Ele assentiu tristemente. Mais uma vez, separados pelas próprias escolhas. Não se veriam nunca mais. Havia sido uma emergência e só ele sabia o inferno que passara para resgatá-la do mundo perdido em que havia se encontrado. Ele trazia uma nova cicatriz no seu corpo, uma que jamais partiria. Ele doara seu sangue mágico no outro mundo para salvar Dandara. Estava quase se esvaindo quando ela voltou para os braços dele. Dandara havia envelhecido mais de duas décadas para não deixar o mundo da magia real morrer. Ele viu a moça de cabelos negros por perto.
- Eu sou o fim. Eu sou o recomeço de tudo. Vocês não deviam temer o fim...
Ele a encarou.
- Não! Não deveríamos! Mas, você sabe... agimos de acordo com nossos Destinos.
Ela deu de ombros e sorriu amigavelmente.
- Agradeça a ele!
- Agora, você deve um favor a ele... e eu não sei se é uma boa coisa. Mas, enfim, o amor de vocês, humanos, é algo estranho... porque, na verdade, você deveria saber... nunca acaba!
Ela partiu e Sonho estava com ela.
- O que vai pedir para ele fazer?
- Ainda não sei.
Ela observou o delicado objeto de prata que ele entregara a Sonho.
- Ora! Um selo que abre todos os portais de todos os mundos! Que engraçado! Você realmente gosta de se meter em encrencas!
Ele a encarou surpreso.
- Não é a mesma coisa que ter a chave do inferno.

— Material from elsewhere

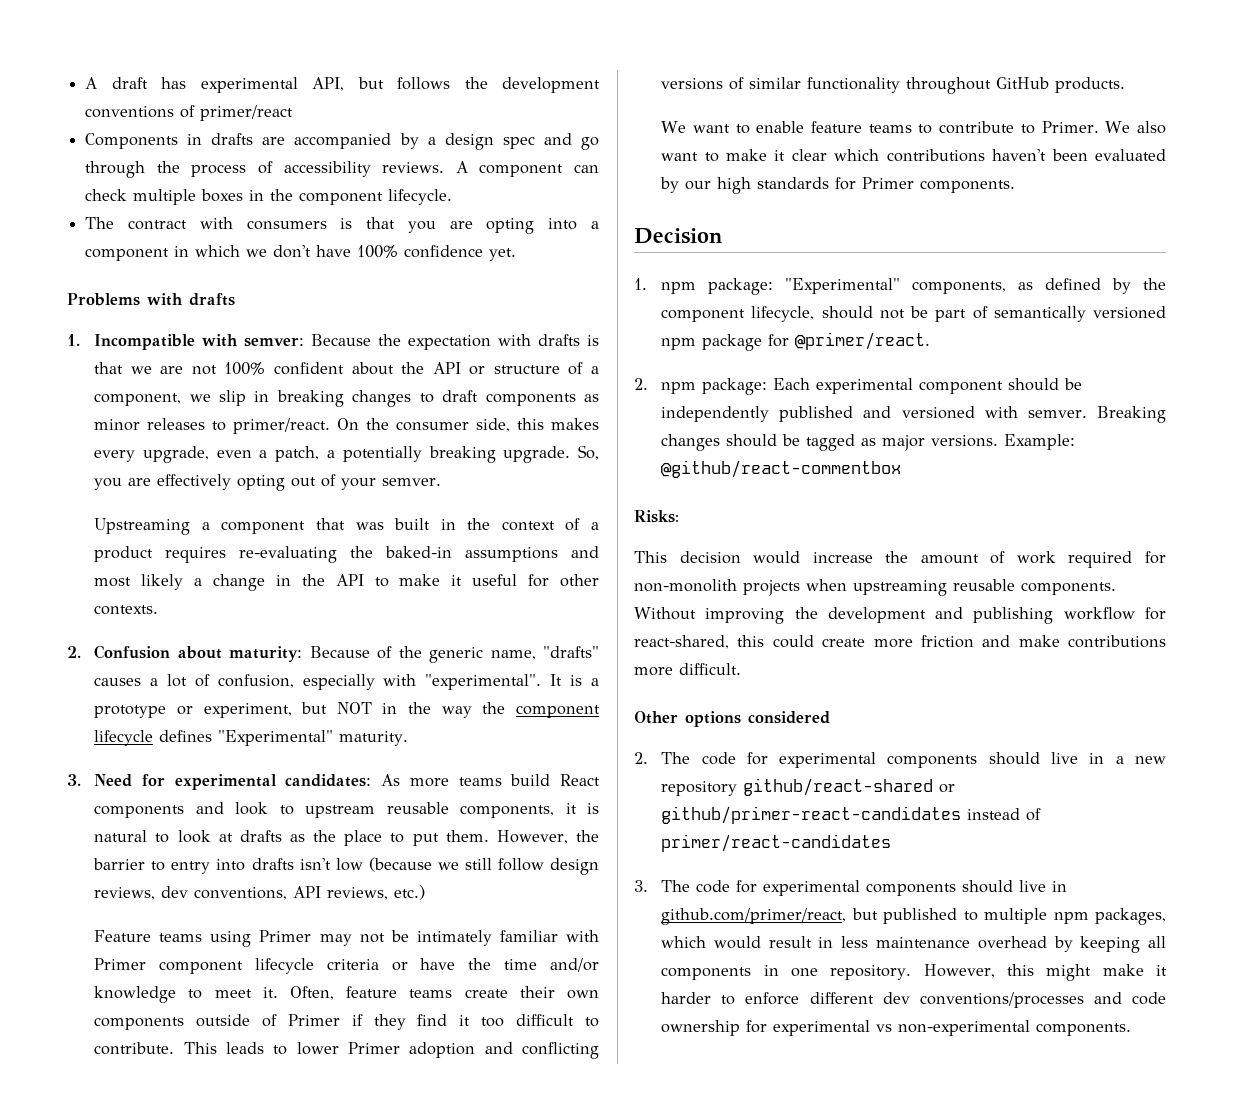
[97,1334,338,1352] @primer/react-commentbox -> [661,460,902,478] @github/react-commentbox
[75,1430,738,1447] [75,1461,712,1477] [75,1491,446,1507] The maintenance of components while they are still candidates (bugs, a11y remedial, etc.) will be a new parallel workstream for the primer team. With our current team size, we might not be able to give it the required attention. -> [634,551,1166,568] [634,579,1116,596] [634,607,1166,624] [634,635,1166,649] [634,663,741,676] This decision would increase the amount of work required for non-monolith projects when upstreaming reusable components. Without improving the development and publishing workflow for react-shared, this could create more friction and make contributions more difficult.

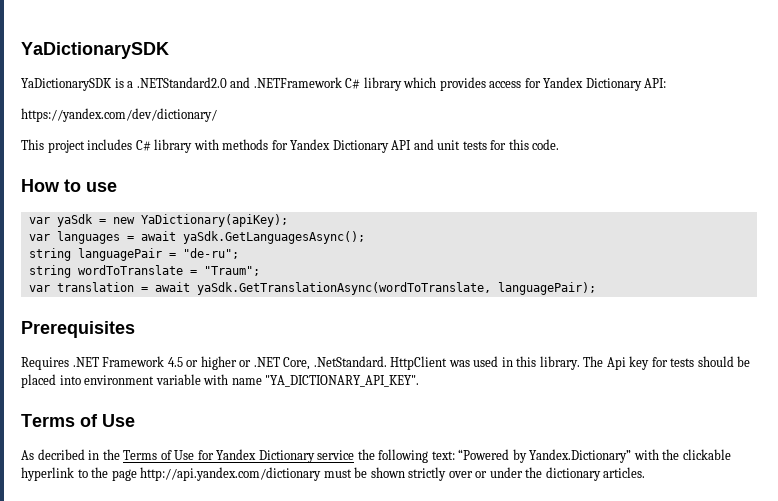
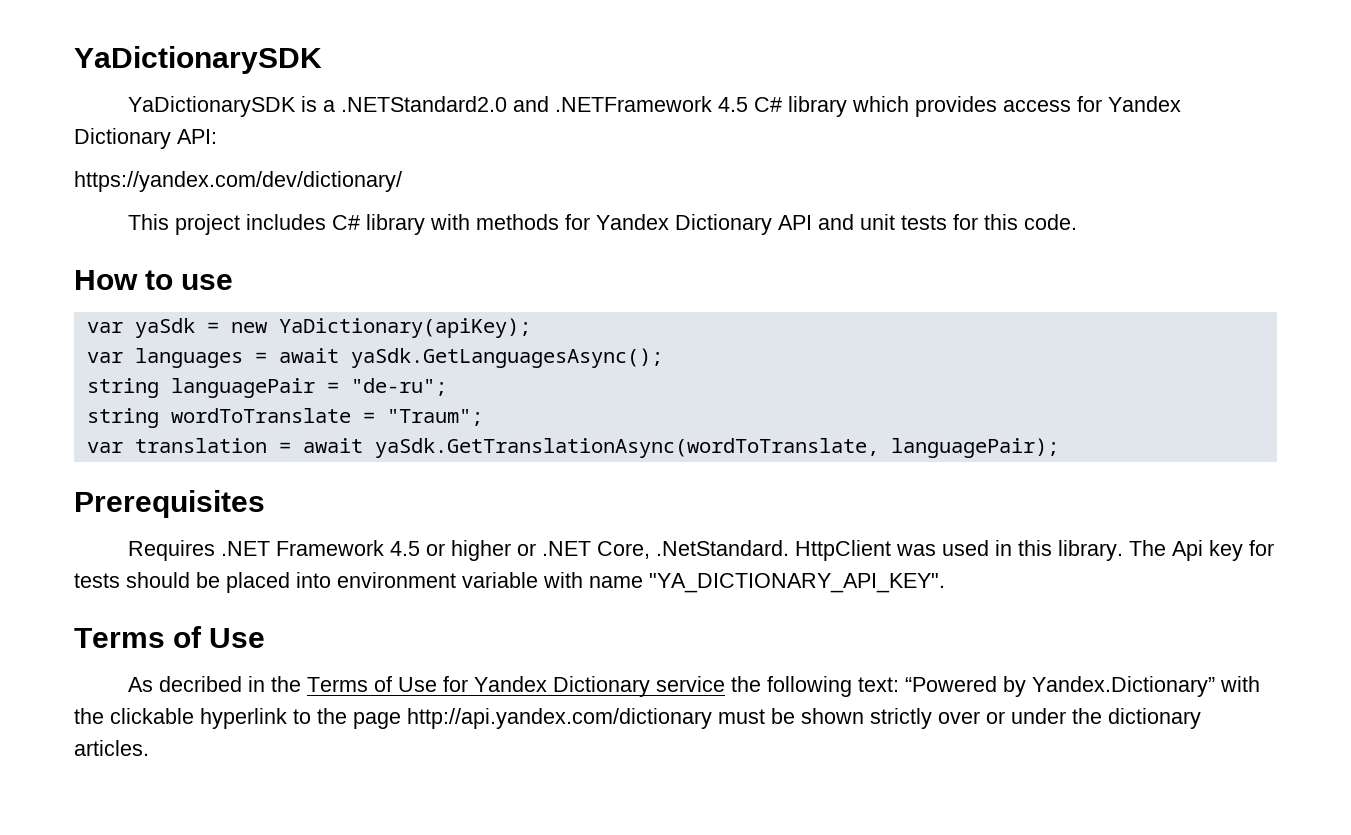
(342, 82) none -> [718,97,749,112] 4.5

- Não! Realmente, não... mas, sua alma está a prêmio de novo. Todos vão querer esta chave porque ela não abre apenas os portais... ela também dá acesso a todas as almas...
- Shhhhhhhhhh! – ele fez. – Não fale em voz alta. Decidirei o que fazer no tempo certo.
Ela deu de ombros. Novas charadas e o dever a chamava. Muitos ainda esperavam por sua bênção.